Di samping itu, era New Normal sebagai dampak dari pandemi covid-19 telah membuat pola kehidupan sosial, masyarakat, dan ekonomi mengalami perubahan dengan semakin meningkatnya kewaspadaan yang mengharuskan menjaga jarak fisik dalam berinteraksi. Namun di sisi lain, kepedulian dalam membantu sesama semakin meningkat terutama dalam permasalahan ekonomi.
"Hal ini menjadi tantangan sekaligus peluang bagi perbankan syariah untuk dapat memberikan pelayanan berbasis digital serta memenuhi kebutuhan sosial masyarakat sehingga dapat berperan dalam membangun perekonomian umat pascapandemi," ungkap Heru.
Sampai dengan September 2020, terdapat 14 Bank Umum Syariah (BUS), 20 Unit Usaha Syariah (UUS), dan 162 Bank Pembiayaan Rakyat Syariah (BPRS) yang berkontribusi pada pertumbuhan perbankan syariah di Indonesia. Adapun total aset perbankan syariah per Desember 2020 telah mencapai Rp608,5 triliun.

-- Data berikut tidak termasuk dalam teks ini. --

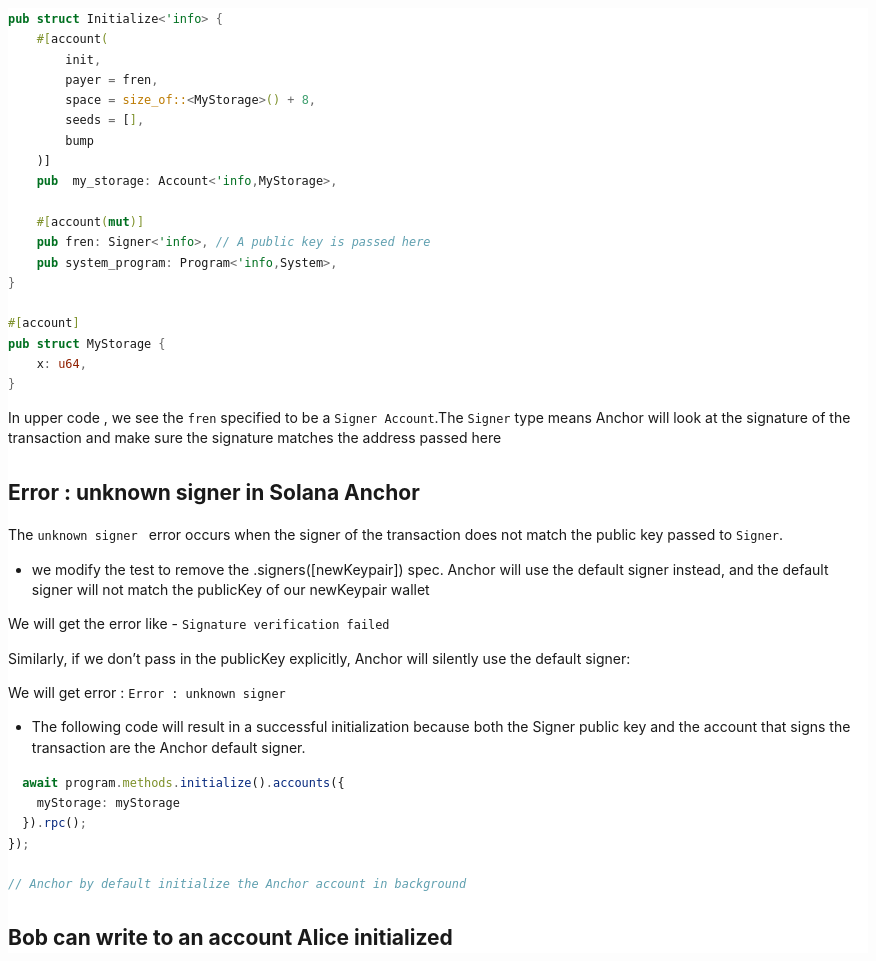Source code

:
 ```rust
pub struct Initialize<'info> {
    #[account(
        init,
        payer = fren,
        space = size_of::<MyStorage>() + 8,
        seeds = [],
        bump
    )]
    pub  my_storage: Account<'info,MyStorage>,

    #[account(mut)]
    pub fren: Signer<'info>, // A public key is passed here 
    pub system_program: Program<'info,System>,
}

#[account]
pub struct MyStorage {
    x: u64,
}
```

In upper code , we see the `fren` specified to be a `Signer Account`.The `Signer` type means Anchor will look at the signature of the transaction and make sure the signature matches the address passed here 

## Error : unknown signer in Solana Anchor

The `unknown signer ` error occurs when the signer of the transaction does not match the public key passed to `Signer`.

- we modify the test to remove the .signers([newKeypair]) spec. Anchor will use the default signer instead, and the default signer will not match the publicKey of our newKeypair wallet

We will get the error like - `Signature verification failed`

Similarly, if we don’t pass in the publicKey explicitly, Anchor will silently use the default signer:

We will get error : `Error : unknown signer`


- The following code will result in a successful initialization because both the Signer public key and the account that signs the transaction are the Anchor default signer.

```typescript
  await program.methods.initialize().accounts({
    myStorage: myStorage
  }).rpc();
});

// Anchor by default initialize the Anchor account in background
```

## Bob can write to an account Alice initialized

Pertumbuhan aset perbankan syariah ini tumbuh sebesar 13,11 persen (yoy) yang ditopang oleh pertumbuhan Pembiayaan Yang Disalurkan (PYD) dan Dana Pihak Ketiga (DPK) yang masing-masing mengalami pertumbuhan sebesar 9,08 persen (yoy) dan 11,08 persen (yoy). Dengan demikian PYD dan DPK perbankan syariah masing-masing mencapai Rp394,6 triliun dan Rp475,5 triliun pada Desember 2020.